If the underlying assets (the assets backing the bank), move in value, then they need to provide extra capital from somewhere. This is them securing that capital base that they need due to the change in value of their current assets (largely US treasuries and mortgage back securities- this isn't really about the value of their tech portfolio).

fairity|3 years ago

If I'm not mistaken, SVB has a huge venture debt portfolio that presumably includes warrants for companies whose valuations have plummeted. Does anyone know what portion of SVB's market cap is accounted for by these warrants?

My guess is that many startups are withdrawing their deposits due to this news. I wonder if SVB can cope with a significant bank run.

mistrial9|3 years ago

> I wonder if SVB can cope with a significant bank run

since there are legions of bureaucrats whose entire professional life revolves around this, and there are legal stress-tests to measure this, and the banking and finance world has a huge whisper network.. maybe one-off speculation is obviously pointless and also maybe manipulative in some way?

pavlov|3 years ago

Is the tech-aligned banking sector getting fragile?

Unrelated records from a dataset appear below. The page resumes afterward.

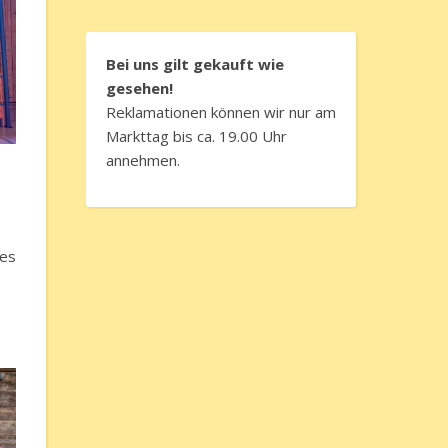
Bei uns gilt gekauft wie
gesehen!
Reklamationen können wir nur am
Markttag bis ca. 19.00 Uhr
annehmen.
tes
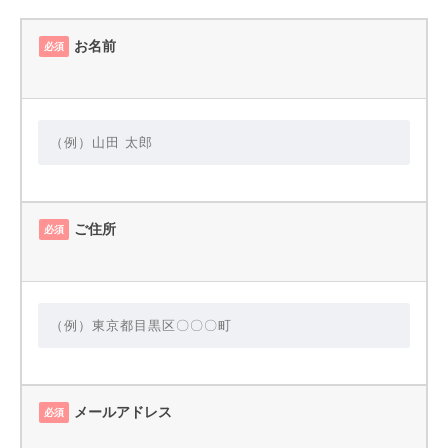
お名前
必須
ご住所
必須
メールアドレス
必須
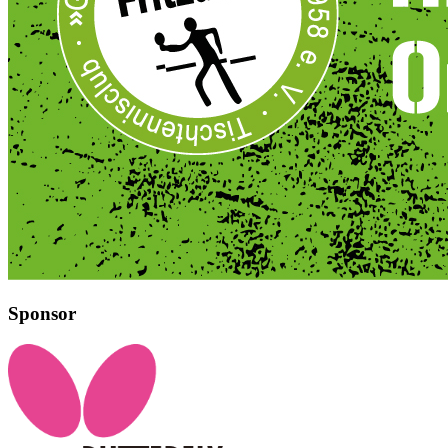
Sponsor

Just yesterday Silvergate Bank collapsed. It was the #1 bank in the US for crypto companies. The FTX fallout caused a tidal wave of crypto-related deposits leaving the bank and they were unprepared, apparently having invested the money in bonds that were deep in the red. The Feds stepped in and told them to shut down the bank and repay deposits before things get worse.

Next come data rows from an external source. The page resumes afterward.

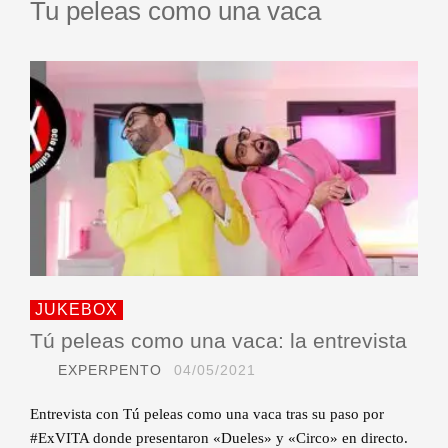
Tu peleas como una vaca
JUKEBOX
Tú peleas como una vaca: la entrevista
EXPERPENTO
04/05/2021
Entrevista con Tú peleas como una vaca tras su paso por
#ExVITA donde presentaron «Dueles» y «Circo» en directo.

(A weird thing about Silvergate is that they bought Facebook's aborted Libra/Diem cryptocurrency tech just last year. It's like there's a curse on Libra.)

pphysch|3 years ago

Are "slide" and "slump" accurate terms to describe a ~50% drop in a single day?

zippergz|3 years ago

The flip side is when they say "plunge" for a 3% drop.

makestuff|3 years ago

So is this the start of 2008 2.0?

candiddevmike|3 years ago

I think the real start of it will be after the GPT hype dies down. Everyone is racing to build/add AI things and the hype around that is preventing a freefall in the tech sector, IMO.